## TASK PROMPT
Each line of the records below that holds "labels" should be returned.

## DATA SUPPLIED

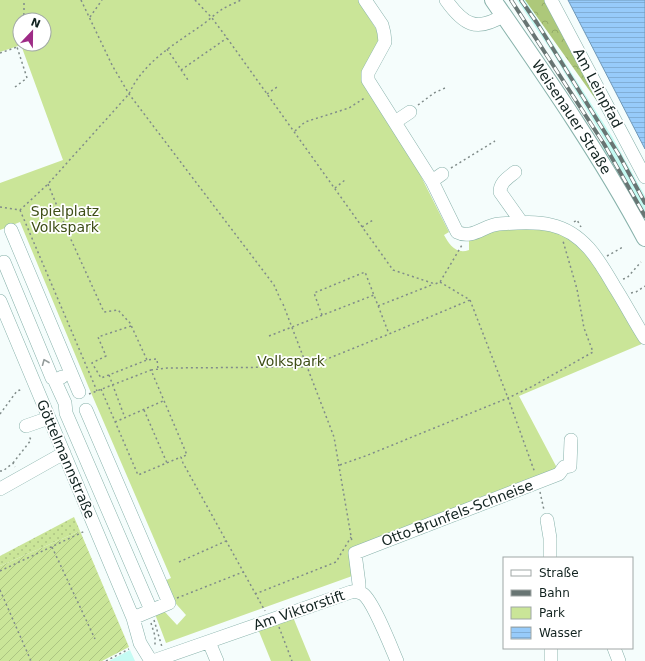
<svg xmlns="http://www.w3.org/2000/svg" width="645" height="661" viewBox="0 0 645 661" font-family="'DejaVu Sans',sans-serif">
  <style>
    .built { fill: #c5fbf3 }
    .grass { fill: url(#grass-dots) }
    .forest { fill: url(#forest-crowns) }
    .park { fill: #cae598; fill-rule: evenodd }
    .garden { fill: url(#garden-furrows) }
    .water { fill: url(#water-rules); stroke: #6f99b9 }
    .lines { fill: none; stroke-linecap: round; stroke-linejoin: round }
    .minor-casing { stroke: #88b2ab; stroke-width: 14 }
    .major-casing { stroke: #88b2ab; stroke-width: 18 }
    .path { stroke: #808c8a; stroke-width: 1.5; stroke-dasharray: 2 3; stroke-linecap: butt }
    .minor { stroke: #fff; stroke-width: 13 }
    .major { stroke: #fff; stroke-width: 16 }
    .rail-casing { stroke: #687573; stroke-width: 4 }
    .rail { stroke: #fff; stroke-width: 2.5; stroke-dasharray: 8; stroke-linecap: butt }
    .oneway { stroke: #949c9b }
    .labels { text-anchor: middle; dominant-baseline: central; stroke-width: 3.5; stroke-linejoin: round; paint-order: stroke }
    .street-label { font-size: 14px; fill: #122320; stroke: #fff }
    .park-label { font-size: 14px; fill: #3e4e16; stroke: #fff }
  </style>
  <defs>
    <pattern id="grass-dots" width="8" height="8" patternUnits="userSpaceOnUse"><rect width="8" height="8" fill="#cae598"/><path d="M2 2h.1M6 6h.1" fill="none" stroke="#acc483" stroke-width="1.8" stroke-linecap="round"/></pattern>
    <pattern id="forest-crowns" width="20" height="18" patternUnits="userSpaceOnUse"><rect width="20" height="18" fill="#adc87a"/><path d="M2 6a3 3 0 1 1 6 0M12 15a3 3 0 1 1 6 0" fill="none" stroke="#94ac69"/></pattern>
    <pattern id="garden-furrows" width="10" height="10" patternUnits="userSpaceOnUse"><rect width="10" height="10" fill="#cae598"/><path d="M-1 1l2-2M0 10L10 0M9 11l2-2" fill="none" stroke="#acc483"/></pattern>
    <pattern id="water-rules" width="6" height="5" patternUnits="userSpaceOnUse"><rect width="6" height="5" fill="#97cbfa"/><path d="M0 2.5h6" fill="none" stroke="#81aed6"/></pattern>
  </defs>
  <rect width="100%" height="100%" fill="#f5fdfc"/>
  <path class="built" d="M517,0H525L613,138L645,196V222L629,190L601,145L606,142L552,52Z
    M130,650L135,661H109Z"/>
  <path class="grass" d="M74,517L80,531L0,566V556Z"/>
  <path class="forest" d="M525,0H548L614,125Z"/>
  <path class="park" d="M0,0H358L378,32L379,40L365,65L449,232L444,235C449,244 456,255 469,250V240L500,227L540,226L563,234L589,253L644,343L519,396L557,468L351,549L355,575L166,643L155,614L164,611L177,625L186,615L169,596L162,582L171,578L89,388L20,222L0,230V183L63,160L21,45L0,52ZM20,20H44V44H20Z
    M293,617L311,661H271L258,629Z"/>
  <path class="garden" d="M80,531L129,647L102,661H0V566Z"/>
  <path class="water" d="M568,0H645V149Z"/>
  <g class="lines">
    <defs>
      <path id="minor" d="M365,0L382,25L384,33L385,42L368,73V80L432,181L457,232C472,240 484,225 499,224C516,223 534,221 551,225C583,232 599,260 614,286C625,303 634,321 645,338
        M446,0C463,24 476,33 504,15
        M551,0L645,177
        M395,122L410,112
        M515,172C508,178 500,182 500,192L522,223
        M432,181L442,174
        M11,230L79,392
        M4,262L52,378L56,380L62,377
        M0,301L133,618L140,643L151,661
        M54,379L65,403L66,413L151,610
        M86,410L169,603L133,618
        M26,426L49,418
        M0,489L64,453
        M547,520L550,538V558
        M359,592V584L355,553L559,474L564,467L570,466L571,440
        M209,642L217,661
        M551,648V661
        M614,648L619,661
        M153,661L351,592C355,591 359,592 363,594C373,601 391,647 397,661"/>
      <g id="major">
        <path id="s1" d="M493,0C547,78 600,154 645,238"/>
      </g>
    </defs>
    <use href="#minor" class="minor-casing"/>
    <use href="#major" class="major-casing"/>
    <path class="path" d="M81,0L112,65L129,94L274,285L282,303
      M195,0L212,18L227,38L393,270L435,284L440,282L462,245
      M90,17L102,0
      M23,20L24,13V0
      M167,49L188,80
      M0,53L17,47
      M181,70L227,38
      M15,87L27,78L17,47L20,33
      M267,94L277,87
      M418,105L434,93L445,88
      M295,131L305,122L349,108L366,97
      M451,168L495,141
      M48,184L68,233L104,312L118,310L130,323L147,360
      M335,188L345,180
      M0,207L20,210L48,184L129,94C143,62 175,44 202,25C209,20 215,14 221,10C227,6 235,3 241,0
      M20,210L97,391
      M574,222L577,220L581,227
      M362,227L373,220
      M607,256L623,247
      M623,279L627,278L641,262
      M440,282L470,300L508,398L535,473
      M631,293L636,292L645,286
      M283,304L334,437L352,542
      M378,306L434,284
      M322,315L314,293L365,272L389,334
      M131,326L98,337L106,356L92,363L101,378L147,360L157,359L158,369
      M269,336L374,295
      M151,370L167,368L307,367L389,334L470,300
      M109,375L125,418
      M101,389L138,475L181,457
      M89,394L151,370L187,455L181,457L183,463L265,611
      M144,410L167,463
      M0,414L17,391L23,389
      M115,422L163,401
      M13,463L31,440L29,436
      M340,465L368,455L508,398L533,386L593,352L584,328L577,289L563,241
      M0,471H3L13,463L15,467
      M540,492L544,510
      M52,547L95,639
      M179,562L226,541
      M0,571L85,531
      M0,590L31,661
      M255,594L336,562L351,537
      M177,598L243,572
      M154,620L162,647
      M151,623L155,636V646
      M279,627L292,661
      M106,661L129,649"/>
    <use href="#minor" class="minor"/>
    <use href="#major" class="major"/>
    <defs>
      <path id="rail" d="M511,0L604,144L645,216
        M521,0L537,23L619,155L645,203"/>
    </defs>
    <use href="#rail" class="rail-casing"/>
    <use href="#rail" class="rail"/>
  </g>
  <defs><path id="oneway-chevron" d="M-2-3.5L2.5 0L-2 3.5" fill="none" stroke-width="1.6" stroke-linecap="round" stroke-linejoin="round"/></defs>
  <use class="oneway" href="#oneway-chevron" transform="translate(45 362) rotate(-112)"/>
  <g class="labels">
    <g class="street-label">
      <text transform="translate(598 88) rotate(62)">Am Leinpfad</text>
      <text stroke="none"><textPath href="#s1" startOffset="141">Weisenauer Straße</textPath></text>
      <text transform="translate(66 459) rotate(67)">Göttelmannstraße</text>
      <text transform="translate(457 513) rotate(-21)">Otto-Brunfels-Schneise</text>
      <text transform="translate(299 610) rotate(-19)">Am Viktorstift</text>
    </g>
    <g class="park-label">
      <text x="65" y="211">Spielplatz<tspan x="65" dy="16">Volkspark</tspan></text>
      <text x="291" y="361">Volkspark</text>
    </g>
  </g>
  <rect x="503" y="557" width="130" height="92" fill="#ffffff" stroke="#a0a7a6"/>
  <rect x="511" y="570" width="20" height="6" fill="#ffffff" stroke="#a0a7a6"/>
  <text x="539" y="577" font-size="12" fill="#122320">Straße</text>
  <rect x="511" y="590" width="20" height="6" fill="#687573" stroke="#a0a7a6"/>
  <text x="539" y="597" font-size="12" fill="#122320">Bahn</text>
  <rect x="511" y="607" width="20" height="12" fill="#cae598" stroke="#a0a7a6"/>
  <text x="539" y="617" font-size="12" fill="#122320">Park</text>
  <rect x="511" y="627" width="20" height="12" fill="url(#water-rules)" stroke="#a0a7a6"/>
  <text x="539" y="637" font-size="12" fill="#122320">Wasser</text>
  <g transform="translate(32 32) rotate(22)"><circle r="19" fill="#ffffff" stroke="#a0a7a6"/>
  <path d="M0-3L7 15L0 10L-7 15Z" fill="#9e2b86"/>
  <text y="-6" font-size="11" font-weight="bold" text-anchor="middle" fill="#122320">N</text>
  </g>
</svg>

==

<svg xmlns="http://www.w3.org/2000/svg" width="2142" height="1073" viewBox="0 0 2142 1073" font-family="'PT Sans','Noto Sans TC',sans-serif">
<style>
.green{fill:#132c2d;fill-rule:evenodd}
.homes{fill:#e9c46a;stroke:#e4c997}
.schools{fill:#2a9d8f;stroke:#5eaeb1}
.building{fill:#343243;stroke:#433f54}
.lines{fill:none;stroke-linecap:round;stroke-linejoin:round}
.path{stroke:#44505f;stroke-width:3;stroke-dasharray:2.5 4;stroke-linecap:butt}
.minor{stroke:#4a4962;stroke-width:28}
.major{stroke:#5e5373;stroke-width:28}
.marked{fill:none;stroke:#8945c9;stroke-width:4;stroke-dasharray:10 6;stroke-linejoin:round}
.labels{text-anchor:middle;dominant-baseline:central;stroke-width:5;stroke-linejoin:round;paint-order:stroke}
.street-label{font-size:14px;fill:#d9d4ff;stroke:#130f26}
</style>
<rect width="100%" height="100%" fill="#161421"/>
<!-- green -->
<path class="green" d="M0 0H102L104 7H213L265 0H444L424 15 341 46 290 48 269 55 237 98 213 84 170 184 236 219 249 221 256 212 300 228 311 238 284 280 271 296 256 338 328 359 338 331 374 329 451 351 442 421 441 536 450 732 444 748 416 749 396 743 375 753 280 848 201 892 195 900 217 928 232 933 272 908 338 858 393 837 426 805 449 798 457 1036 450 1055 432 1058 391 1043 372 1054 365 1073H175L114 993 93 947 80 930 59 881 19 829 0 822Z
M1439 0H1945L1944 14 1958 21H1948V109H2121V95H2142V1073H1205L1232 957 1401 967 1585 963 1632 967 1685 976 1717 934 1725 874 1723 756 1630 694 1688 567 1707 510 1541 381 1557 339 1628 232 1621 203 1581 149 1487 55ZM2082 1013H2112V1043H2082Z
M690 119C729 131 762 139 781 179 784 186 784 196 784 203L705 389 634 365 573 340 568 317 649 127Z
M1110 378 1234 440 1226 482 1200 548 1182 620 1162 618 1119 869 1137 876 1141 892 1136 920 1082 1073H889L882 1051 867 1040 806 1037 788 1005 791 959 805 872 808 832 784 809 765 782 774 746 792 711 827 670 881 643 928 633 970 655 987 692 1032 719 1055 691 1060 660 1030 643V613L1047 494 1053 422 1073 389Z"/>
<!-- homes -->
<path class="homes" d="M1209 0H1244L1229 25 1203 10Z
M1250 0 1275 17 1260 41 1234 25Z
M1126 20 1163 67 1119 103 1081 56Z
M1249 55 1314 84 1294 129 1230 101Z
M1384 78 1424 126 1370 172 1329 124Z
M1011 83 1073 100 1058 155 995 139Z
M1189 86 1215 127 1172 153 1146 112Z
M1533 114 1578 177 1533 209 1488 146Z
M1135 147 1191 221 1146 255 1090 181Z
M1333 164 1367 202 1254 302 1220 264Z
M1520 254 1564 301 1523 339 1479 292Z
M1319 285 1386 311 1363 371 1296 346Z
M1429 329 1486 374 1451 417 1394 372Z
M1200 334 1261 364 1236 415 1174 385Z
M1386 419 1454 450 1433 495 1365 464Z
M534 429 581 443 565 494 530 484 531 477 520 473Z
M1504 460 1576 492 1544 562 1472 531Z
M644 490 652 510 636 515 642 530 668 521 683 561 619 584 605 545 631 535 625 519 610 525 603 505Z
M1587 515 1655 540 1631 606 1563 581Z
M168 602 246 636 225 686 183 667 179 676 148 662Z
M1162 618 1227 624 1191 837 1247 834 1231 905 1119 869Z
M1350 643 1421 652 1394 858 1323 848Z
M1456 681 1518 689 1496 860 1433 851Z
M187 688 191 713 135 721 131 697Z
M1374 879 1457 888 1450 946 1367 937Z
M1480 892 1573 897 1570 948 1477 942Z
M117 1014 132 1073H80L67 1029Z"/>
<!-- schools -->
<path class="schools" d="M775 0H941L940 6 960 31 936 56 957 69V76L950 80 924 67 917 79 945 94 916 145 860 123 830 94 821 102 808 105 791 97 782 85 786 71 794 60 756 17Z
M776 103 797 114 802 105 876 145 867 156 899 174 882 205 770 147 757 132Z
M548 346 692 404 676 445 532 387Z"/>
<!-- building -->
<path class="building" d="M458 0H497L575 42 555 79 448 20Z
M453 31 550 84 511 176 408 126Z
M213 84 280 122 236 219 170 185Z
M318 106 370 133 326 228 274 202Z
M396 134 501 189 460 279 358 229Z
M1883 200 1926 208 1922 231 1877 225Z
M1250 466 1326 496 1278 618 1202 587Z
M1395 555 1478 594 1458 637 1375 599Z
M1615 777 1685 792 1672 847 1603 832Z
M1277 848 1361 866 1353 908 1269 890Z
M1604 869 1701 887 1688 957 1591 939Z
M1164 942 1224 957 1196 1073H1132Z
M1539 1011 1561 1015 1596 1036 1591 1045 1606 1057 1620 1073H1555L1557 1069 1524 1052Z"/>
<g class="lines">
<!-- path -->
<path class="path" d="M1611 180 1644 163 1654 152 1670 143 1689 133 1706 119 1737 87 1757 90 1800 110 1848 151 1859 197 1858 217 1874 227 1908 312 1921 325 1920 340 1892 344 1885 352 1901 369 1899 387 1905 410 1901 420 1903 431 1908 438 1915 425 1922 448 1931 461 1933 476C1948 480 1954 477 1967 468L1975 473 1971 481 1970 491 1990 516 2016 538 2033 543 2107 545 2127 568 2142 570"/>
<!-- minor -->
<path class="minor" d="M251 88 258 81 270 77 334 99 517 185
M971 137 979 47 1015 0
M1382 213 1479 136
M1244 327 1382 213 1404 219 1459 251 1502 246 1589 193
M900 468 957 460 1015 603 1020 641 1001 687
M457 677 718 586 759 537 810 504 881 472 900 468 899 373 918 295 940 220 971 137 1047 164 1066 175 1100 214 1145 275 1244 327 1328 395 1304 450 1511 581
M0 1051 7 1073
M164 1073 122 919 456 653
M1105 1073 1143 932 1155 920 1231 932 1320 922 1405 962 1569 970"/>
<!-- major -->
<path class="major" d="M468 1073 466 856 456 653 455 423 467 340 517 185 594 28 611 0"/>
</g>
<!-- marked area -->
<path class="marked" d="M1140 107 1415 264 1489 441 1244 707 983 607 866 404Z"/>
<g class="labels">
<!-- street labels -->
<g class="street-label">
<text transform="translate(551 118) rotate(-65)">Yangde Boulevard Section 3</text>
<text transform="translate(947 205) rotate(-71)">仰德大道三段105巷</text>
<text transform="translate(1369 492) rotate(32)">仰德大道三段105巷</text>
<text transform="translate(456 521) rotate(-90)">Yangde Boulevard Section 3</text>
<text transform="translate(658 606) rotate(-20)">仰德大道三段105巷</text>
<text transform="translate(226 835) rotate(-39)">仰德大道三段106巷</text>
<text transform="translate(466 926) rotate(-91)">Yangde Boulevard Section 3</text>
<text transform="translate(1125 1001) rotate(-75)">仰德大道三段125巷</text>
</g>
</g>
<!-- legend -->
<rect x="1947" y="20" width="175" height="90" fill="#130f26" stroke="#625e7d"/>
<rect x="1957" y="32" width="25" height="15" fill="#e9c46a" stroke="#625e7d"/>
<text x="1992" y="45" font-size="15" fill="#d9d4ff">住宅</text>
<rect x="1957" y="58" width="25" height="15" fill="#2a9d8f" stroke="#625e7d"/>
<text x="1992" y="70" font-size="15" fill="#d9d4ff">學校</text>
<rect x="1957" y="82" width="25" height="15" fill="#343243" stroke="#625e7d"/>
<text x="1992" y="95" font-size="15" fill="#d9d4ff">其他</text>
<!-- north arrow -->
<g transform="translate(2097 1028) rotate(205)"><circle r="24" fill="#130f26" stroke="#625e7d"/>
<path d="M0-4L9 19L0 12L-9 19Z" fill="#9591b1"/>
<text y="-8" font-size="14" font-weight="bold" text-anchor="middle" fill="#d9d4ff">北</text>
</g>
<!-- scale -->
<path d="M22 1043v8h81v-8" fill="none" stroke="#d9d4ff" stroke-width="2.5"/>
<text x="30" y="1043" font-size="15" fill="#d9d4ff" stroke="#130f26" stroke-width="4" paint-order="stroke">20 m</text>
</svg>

## TASK RESPONSE
    .labels { text-anchor: middle; dominant-baseline: central; stroke-width: 3.5; stroke-linejoin: round; paint-order: stroke }
  <g class="labels">
.labels{text-anchor:middle;dominant-baseline:central;stroke-width:5;stroke-linejoin:round;paint-order:stroke}
<g class="labels">
<!-- street labels -->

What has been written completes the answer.